(Extracted data entries)
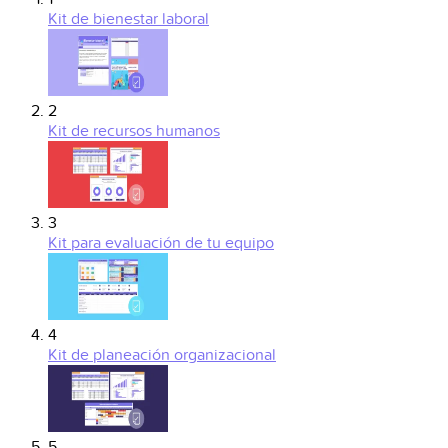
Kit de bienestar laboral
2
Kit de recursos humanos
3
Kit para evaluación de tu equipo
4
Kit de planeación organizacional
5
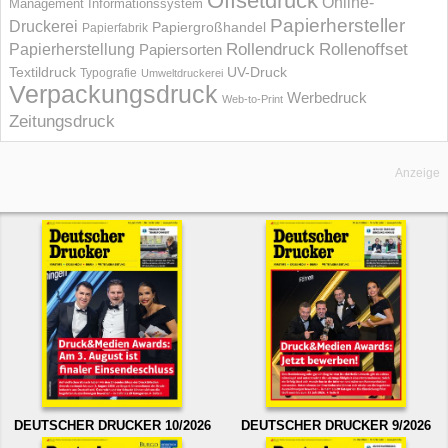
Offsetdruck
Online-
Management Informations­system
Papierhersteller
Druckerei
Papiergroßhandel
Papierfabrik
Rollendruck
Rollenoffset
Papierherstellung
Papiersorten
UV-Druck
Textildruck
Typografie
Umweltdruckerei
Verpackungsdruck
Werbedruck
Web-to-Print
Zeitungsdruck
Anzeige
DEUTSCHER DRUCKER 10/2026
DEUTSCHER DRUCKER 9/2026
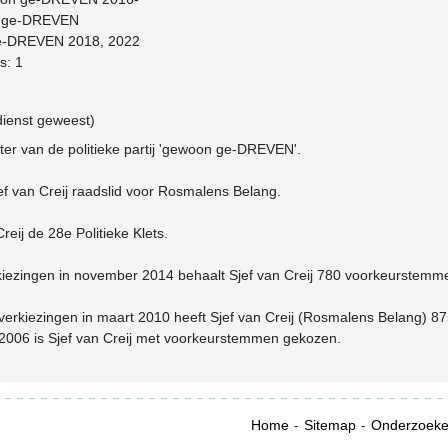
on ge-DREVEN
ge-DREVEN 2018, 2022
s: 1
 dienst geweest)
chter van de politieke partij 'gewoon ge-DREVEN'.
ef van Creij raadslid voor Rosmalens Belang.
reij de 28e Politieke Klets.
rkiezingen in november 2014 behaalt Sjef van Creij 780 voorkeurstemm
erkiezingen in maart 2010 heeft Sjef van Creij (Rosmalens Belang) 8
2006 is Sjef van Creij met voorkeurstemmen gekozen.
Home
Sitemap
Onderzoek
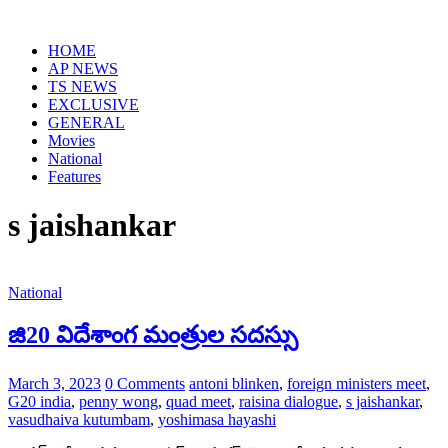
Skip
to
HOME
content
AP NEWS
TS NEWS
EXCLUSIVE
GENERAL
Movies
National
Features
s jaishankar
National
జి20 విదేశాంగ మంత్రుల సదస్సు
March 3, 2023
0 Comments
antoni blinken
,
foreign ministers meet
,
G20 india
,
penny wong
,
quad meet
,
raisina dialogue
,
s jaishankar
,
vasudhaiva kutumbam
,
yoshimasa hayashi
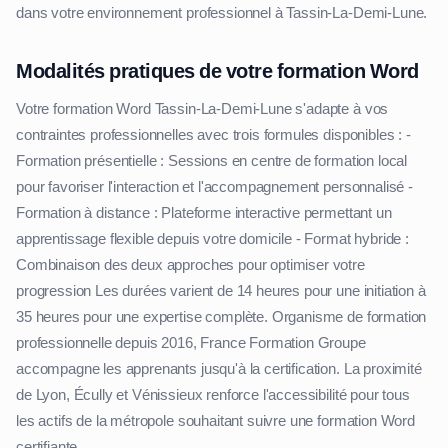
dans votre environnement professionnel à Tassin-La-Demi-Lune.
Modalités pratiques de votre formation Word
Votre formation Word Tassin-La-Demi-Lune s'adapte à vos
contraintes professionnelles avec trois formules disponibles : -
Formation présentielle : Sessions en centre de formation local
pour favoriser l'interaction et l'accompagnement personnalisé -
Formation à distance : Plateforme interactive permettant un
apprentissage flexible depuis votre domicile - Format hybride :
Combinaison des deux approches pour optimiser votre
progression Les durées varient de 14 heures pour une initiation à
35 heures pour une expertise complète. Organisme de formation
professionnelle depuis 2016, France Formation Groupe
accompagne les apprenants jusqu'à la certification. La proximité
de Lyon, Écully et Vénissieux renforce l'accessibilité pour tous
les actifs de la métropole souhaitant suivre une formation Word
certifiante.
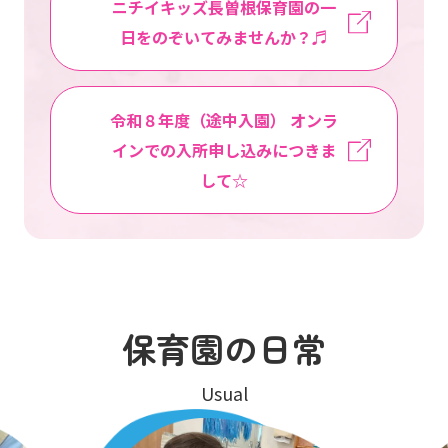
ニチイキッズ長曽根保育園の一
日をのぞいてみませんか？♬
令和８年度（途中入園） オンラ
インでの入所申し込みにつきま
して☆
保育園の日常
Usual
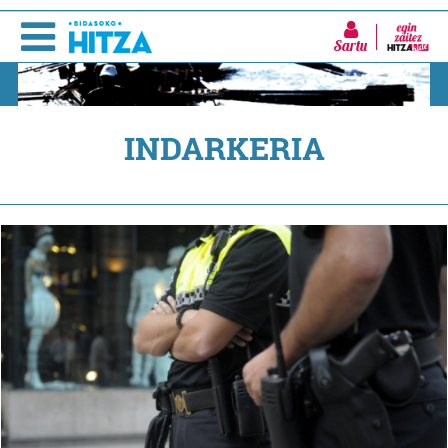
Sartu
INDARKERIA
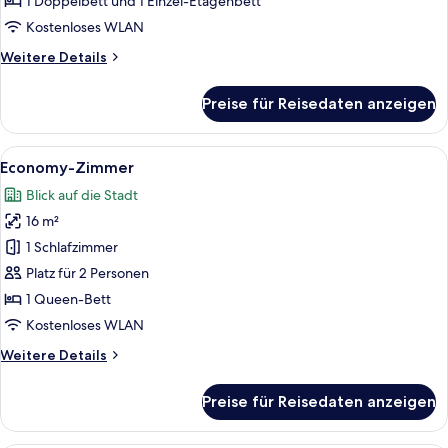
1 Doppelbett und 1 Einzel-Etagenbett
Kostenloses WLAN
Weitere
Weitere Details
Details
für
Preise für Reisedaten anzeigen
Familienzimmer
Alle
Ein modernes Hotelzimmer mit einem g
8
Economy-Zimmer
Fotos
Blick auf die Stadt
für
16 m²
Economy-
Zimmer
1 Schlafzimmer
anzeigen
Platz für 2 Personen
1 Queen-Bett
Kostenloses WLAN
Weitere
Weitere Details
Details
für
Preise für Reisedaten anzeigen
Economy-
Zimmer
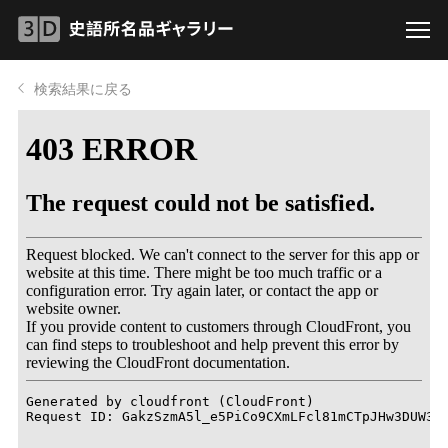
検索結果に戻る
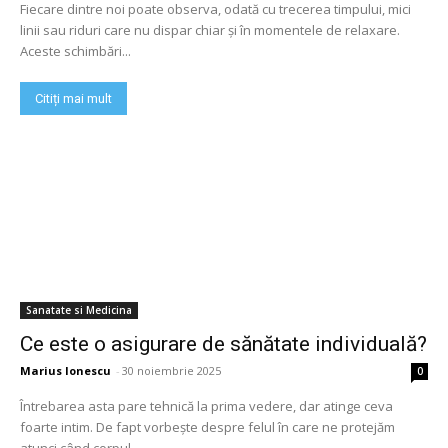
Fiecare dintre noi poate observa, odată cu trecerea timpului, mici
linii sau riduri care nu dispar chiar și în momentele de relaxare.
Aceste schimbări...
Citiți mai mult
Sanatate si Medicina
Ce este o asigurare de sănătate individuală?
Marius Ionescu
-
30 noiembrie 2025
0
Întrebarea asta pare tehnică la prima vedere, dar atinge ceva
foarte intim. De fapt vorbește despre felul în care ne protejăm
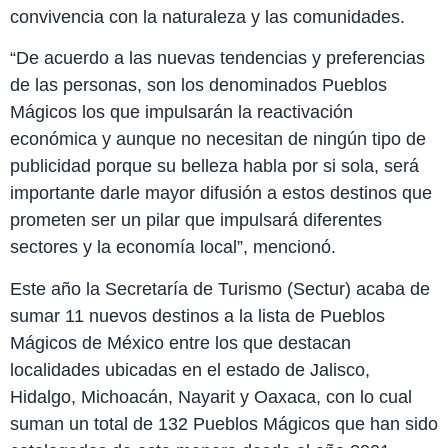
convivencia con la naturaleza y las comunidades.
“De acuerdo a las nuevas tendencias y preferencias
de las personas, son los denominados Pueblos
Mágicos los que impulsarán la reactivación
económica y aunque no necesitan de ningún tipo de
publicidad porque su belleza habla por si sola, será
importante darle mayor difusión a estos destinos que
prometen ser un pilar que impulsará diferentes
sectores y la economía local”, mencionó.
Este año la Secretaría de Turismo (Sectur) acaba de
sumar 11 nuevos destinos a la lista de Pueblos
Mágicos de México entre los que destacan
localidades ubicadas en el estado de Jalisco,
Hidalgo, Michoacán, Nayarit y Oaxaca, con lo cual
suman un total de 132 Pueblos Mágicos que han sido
---
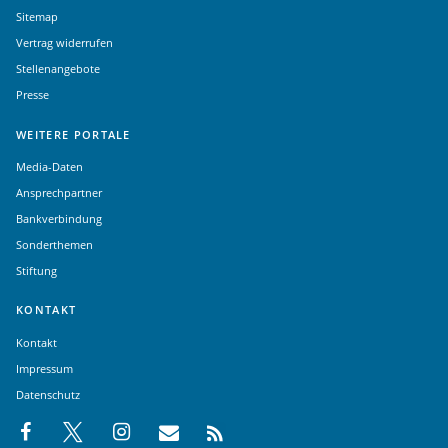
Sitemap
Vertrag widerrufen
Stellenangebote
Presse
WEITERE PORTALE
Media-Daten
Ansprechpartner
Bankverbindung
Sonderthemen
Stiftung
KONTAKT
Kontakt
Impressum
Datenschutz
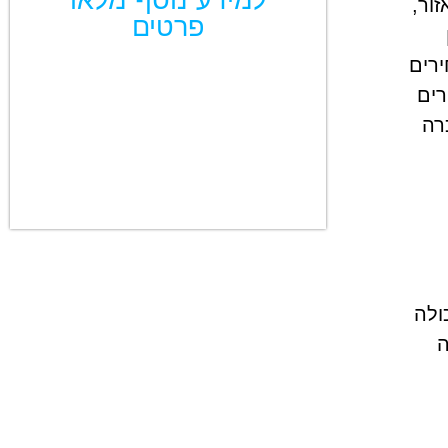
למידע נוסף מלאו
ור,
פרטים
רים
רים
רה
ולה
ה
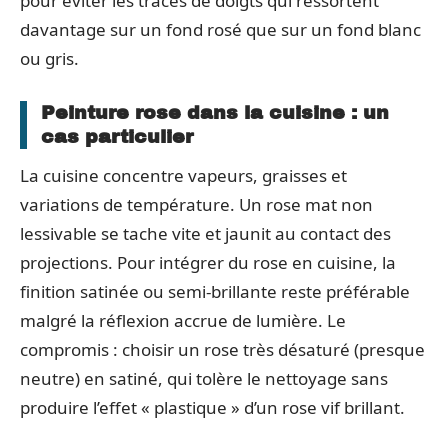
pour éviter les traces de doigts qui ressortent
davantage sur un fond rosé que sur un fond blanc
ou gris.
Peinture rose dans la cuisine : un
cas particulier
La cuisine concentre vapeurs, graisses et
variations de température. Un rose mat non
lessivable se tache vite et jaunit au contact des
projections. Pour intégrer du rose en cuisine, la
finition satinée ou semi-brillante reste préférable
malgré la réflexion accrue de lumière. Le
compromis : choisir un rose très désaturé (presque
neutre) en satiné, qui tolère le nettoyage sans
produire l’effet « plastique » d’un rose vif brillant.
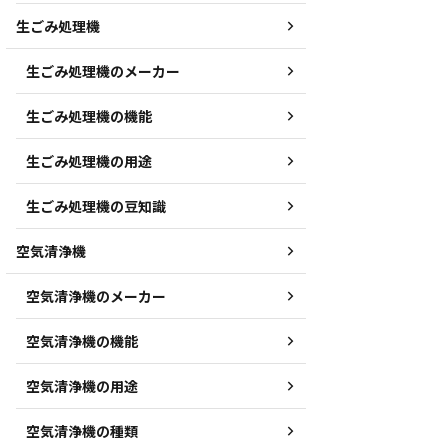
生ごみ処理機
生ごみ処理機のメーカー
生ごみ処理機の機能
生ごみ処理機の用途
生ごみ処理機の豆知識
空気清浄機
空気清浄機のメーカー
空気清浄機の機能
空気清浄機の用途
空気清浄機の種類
---
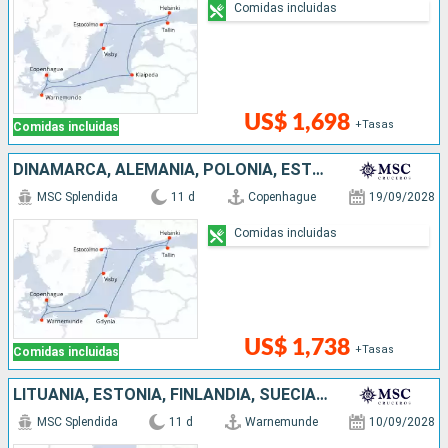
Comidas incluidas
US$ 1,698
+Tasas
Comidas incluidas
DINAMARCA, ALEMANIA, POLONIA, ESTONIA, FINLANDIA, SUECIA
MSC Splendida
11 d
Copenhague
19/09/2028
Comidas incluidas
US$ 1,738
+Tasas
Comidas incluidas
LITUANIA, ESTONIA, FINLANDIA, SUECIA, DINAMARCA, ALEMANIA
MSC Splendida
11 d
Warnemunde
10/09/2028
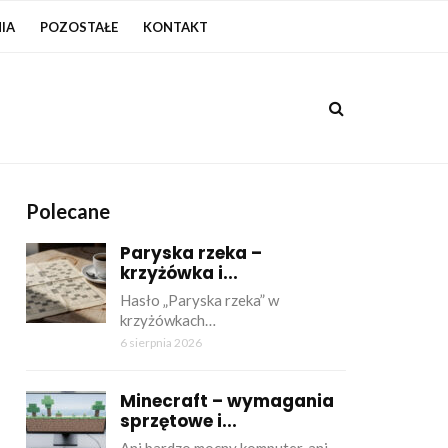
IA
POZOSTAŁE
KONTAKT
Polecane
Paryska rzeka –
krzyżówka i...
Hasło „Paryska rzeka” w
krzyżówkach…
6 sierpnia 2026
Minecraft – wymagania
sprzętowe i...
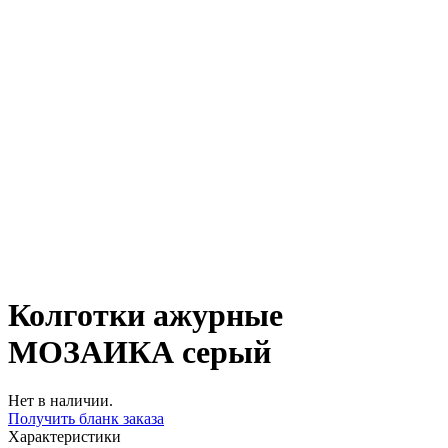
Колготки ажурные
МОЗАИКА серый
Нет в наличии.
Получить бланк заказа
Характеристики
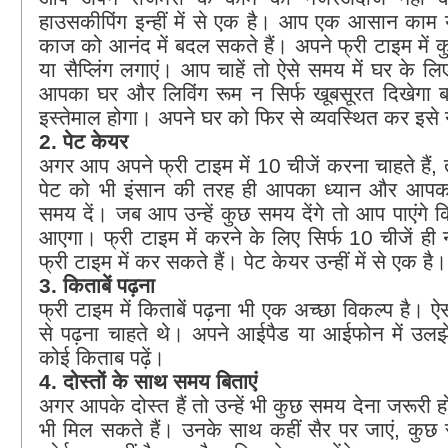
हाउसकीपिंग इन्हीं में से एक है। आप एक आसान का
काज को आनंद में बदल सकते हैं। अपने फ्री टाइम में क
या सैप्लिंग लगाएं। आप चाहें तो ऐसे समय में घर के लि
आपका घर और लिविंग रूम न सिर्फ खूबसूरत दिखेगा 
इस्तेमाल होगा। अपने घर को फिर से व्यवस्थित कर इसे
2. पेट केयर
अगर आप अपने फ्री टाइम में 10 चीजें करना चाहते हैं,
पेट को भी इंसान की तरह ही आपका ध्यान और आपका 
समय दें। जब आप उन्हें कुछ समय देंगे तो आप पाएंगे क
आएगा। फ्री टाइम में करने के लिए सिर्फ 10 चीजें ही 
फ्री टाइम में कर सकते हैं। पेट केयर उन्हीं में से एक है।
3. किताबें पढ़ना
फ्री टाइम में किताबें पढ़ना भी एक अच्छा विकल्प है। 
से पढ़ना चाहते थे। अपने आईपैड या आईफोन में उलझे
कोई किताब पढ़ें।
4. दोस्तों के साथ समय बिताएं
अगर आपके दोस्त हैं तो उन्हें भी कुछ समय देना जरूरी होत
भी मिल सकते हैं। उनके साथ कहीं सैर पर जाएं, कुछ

* [Task goal] Copy out the range of lines above starting at the line with "Votre formation Word Tassin-La-Demi-Lune" and ending at the line with "Formation à distance", exactly and including both.

* [Written response]
Votre formation Word Tassin-La-Demi-Lune s'adapte à vos
contraintes professionnelles avec trois formules disponibles : -
Formation présentielle : Sessions en centre de formation local
pour favoriser l'interaction et l'accompagnement personnalisé -
Formation à distance : Plateforme interactive permettant un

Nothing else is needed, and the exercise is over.